MATERIAL FOR THIS EXERCISE START

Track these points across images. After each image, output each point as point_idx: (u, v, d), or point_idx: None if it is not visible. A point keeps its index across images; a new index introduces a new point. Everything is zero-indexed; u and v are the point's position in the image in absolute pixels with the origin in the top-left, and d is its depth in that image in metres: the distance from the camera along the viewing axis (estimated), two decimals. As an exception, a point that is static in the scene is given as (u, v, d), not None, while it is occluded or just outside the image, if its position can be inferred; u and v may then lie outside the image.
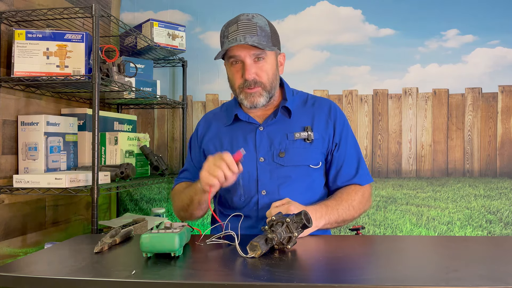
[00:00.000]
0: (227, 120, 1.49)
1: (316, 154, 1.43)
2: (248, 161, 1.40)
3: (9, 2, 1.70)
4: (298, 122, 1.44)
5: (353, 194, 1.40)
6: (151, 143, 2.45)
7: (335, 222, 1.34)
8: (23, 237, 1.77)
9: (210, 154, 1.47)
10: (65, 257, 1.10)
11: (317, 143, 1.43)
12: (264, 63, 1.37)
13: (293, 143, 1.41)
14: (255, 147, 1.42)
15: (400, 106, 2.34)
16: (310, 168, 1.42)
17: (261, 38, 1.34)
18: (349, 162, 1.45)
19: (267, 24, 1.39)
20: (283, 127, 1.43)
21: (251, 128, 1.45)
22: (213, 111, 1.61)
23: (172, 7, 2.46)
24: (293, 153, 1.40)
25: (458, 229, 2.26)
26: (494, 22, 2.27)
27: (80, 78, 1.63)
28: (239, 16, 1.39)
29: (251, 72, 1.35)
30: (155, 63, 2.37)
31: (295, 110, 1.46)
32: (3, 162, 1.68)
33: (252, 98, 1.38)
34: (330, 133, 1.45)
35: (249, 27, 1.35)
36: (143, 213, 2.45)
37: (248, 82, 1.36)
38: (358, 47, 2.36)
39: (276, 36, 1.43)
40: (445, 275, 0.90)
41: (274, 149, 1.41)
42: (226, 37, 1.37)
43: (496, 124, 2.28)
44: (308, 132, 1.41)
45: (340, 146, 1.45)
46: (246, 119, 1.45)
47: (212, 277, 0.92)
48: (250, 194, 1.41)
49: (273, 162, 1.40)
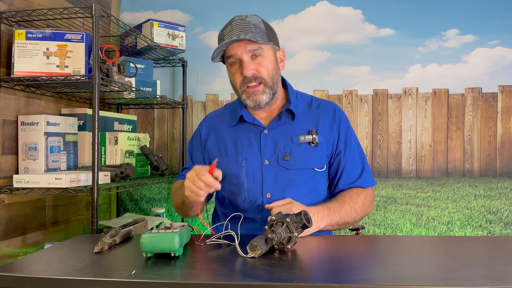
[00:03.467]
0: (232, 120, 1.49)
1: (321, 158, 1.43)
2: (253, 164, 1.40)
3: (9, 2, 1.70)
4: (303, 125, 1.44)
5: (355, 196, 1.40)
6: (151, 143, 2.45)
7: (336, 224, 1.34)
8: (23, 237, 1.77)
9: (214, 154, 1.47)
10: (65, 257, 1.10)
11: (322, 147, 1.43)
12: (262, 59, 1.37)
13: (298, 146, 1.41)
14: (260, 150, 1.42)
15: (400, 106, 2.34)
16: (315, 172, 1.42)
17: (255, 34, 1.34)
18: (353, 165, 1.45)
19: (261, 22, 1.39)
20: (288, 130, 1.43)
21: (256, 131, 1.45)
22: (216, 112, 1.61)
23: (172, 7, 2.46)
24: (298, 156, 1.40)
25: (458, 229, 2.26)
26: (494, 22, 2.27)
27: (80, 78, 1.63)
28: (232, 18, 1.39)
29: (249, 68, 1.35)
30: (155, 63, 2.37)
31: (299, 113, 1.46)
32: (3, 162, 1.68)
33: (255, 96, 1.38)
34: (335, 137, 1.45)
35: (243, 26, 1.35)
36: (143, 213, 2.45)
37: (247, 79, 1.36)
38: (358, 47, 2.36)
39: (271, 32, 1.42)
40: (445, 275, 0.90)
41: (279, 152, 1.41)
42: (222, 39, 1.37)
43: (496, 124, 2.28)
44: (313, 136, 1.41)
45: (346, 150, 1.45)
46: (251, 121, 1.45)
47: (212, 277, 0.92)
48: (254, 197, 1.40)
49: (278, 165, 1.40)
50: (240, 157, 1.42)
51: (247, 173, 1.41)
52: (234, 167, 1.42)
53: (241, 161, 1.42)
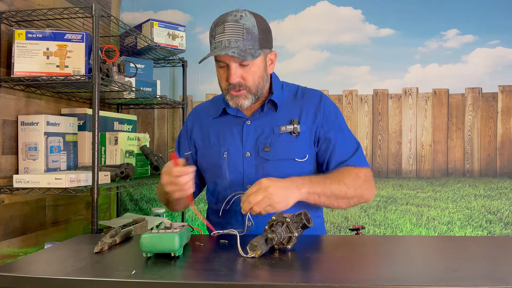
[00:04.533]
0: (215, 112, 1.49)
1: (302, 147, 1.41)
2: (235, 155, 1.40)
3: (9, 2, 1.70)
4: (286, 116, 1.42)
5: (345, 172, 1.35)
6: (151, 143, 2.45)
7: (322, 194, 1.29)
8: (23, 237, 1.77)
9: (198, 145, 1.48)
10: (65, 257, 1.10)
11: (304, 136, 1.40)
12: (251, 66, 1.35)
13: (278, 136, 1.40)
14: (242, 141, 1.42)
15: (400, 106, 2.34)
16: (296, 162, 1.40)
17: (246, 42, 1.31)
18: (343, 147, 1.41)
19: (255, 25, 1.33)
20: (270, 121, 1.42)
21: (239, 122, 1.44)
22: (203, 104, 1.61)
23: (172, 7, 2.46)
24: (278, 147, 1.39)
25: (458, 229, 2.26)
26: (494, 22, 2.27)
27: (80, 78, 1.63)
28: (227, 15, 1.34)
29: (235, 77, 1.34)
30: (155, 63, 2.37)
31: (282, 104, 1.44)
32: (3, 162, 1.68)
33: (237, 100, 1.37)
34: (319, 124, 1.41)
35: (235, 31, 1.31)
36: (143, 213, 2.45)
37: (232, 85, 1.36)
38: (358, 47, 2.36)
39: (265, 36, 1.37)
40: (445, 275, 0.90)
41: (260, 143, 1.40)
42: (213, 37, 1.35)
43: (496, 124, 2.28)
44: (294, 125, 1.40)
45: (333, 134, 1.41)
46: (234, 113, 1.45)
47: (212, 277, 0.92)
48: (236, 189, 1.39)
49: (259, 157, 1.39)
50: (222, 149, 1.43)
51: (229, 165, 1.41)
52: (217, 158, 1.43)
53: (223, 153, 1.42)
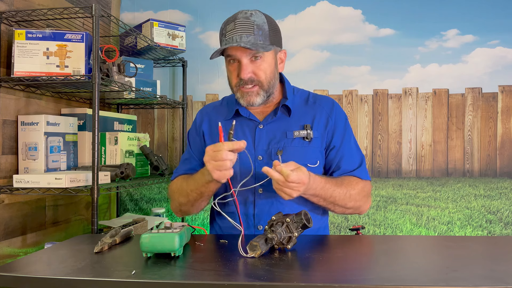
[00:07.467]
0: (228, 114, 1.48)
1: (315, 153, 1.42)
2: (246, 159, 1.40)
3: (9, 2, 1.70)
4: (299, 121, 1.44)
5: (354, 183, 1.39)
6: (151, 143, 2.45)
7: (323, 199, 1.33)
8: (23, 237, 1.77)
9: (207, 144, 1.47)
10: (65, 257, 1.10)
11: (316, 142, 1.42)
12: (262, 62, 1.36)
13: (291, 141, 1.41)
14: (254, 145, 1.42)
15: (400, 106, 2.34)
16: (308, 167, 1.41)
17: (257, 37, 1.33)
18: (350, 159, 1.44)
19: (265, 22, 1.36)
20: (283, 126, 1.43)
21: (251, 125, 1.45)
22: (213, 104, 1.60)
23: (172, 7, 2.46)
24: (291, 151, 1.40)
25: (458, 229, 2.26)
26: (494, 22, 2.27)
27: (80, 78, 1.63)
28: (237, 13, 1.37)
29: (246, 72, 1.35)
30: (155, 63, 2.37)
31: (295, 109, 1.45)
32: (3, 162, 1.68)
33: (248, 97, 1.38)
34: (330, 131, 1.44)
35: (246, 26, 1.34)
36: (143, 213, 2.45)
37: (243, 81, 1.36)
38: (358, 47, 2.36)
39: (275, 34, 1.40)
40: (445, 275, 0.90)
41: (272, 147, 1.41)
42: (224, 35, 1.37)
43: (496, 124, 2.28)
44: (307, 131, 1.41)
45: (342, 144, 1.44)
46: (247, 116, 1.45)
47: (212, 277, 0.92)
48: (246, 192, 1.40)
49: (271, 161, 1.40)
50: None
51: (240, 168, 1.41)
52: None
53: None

MATERIAL FOR THIS EXERCISE END

- **TASK**
Output each line exactly as shown above; no pictures go in the copy.

- **RESPONSE AREA**
Track these points across images. After each image, output each point as point_idx: (u, v, d), or point_idx: None if it is not visible. A point keeps its index across images; a new index introduces a new point. Everything is zero-indexed; u and v are the point's position in the image in absolute pixels with the origin in the top-left, and d is its depth in that image in metres: the distance from the camera along the viewing axis (estimated), two decimals. As an exception, a point that is static in the scene is given as (u, v, d), not None, while it is occluded or just outside the image, if its position can be inferred; u and v may then lie outside the image.
[00:00.000]
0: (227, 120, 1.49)
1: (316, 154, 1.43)
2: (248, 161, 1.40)
3: (9, 2, 1.70)
4: (298, 122, 1.44)
5: (353, 194, 1.40)
6: (151, 143, 2.45)
7: (335, 222, 1.34)
8: (23, 237, 1.77)
9: (210, 154, 1.47)
10: (65, 257, 1.10)
11: (317, 143, 1.43)
12: (264, 63, 1.37)
13: (293, 143, 1.41)
14: (255, 147, 1.42)
15: (400, 106, 2.34)
16: (310, 168, 1.42)
17: (261, 38, 1.34)
18: (349, 162, 1.45)
19: (267, 24, 1.39)
20: (283, 127, 1.43)
21: (251, 128, 1.45)
22: (213, 111, 1.61)
23: (172, 7, 2.46)
24: (293, 153, 1.40)
25: (458, 229, 2.26)
26: (494, 22, 2.27)
27: (80, 78, 1.63)
28: (239, 16, 1.39)
29: (251, 72, 1.35)
30: (155, 63, 2.37)
31: (295, 110, 1.46)
32: (3, 162, 1.68)
33: (252, 98, 1.38)
34: (330, 133, 1.45)
35: (249, 27, 1.35)
36: (143, 213, 2.45)
37: (248, 82, 1.36)
38: (358, 47, 2.36)
39: (276, 36, 1.43)
40: (445, 275, 0.90)
41: (274, 149, 1.41)
42: (226, 37, 1.37)
43: (496, 124, 2.28)
44: (308, 132, 1.41)
45: (340, 146, 1.45)
46: (246, 119, 1.45)
47: (212, 277, 0.92)
48: (250, 194, 1.41)
49: (273, 162, 1.40)
[00:03.467]
0: (232, 120, 1.49)
1: (321, 158, 1.43)
2: (253, 164, 1.40)
3: (9, 2, 1.70)
4: (303, 125, 1.44)
5: (355, 196, 1.40)
6: (151, 143, 2.45)
7: (336, 224, 1.34)
8: (23, 237, 1.77)
9: (214, 154, 1.47)
10: (65, 257, 1.10)
11: (322, 147, 1.43)
12: (262, 59, 1.37)
13: (298, 146, 1.41)
14: (260, 150, 1.42)
15: (400, 106, 2.34)
16: (315, 172, 1.42)
17: (255, 34, 1.34)
18: (353, 165, 1.45)
19: (261, 22, 1.39)
20: (288, 130, 1.43)
21: (256, 131, 1.45)
22: (216, 112, 1.61)
23: (172, 7, 2.46)
24: (298, 156, 1.40)
25: (458, 229, 2.26)
26: (494, 22, 2.27)
27: (80, 78, 1.63)
28: (232, 18, 1.39)
29: (249, 68, 1.35)
30: (155, 63, 2.37)
31: (299, 113, 1.46)
32: (3, 162, 1.68)
33: (255, 96, 1.38)
34: (335, 137, 1.45)
35: (243, 26, 1.35)
36: (143, 213, 2.45)
37: (247, 79, 1.36)
38: (358, 47, 2.36)
39: (271, 32, 1.42)
40: (445, 275, 0.90)
41: (279, 152, 1.41)
42: (222, 39, 1.37)
43: (496, 124, 2.28)
44: (313, 136, 1.41)
45: (346, 150, 1.45)
46: (251, 121, 1.45)
47: (212, 277, 0.92)
48: (254, 197, 1.40)
49: (278, 165, 1.40)
50: (240, 157, 1.42)
51: (247, 173, 1.41)
52: (234, 167, 1.42)
53: (241, 161, 1.42)
[00:04.533]
0: (215, 112, 1.49)
1: (302, 147, 1.41)
2: (235, 155, 1.40)
3: (9, 2, 1.70)
4: (286, 116, 1.42)
5: (345, 172, 1.35)
6: (151, 143, 2.45)
7: (322, 194, 1.29)
8: (23, 237, 1.77)
9: (198, 145, 1.48)
10: (65, 257, 1.10)
11: (304, 136, 1.40)
12: (251, 66, 1.35)
13: (278, 136, 1.40)
14: (242, 141, 1.42)
15: (400, 106, 2.34)
16: (296, 162, 1.40)
17: (246, 42, 1.31)
18: (343, 147, 1.41)
19: (255, 25, 1.33)
20: (270, 121, 1.42)
21: (239, 122, 1.44)
22: (203, 104, 1.61)
23: (172, 7, 2.46)
24: (278, 147, 1.39)
25: (458, 229, 2.26)
26: (494, 22, 2.27)
27: (80, 78, 1.63)
28: (227, 15, 1.34)
29: (235, 77, 1.34)
30: (155, 63, 2.37)
31: (282, 104, 1.44)
32: (3, 162, 1.68)
33: (237, 100, 1.37)
34: (319, 124, 1.41)
35: (235, 31, 1.31)
36: (143, 213, 2.45)
37: (232, 85, 1.36)
38: (358, 47, 2.36)
39: (265, 36, 1.37)
40: (445, 275, 0.90)
41: (260, 143, 1.40)
42: (213, 37, 1.35)
43: (496, 124, 2.28)
44: (294, 125, 1.40)
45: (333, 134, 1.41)
46: (234, 113, 1.45)
47: (212, 277, 0.92)
48: (236, 189, 1.39)
49: (259, 157, 1.39)
50: (222, 149, 1.43)
51: (229, 165, 1.41)
52: (217, 158, 1.43)
53: (223, 153, 1.42)
[00:07.467]
0: (228, 114, 1.48)
1: (315, 153, 1.42)
2: (246, 159, 1.40)
3: (9, 2, 1.70)
4: (299, 121, 1.44)
5: (354, 183, 1.39)
6: (151, 143, 2.45)
7: (323, 199, 1.33)
8: (23, 237, 1.77)
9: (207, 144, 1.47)
10: (65, 257, 1.10)
11: (316, 142, 1.42)
12: (262, 62, 1.36)
13: (291, 141, 1.41)
14: (254, 145, 1.42)
15: (400, 106, 2.34)
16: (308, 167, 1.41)
17: (257, 37, 1.33)
18: (350, 159, 1.44)
19: (265, 22, 1.36)
20: (283, 126, 1.43)
21: (251, 125, 1.45)
22: (213, 104, 1.60)
23: (172, 7, 2.46)
24: (291, 151, 1.40)
25: (458, 229, 2.26)
26: (494, 22, 2.27)
27: (80, 78, 1.63)
28: (237, 13, 1.37)
29: (246, 72, 1.35)
30: (155, 63, 2.37)
31: (295, 109, 1.45)
32: (3, 162, 1.68)
33: (248, 97, 1.38)
34: (330, 131, 1.44)
35: (246, 26, 1.34)
36: (143, 213, 2.45)
37: (243, 81, 1.36)
38: (358, 47, 2.36)
39: (275, 34, 1.40)
40: (445, 275, 0.90)
41: (272, 147, 1.41)
42: (224, 35, 1.37)
43: (496, 124, 2.28)
44: (307, 131, 1.41)
45: (342, 144, 1.44)
46: (247, 116, 1.45)
47: (212, 277, 0.92)
48: (246, 192, 1.40)
49: (271, 161, 1.40)
50: None
51: (240, 168, 1.41)
52: None
53: None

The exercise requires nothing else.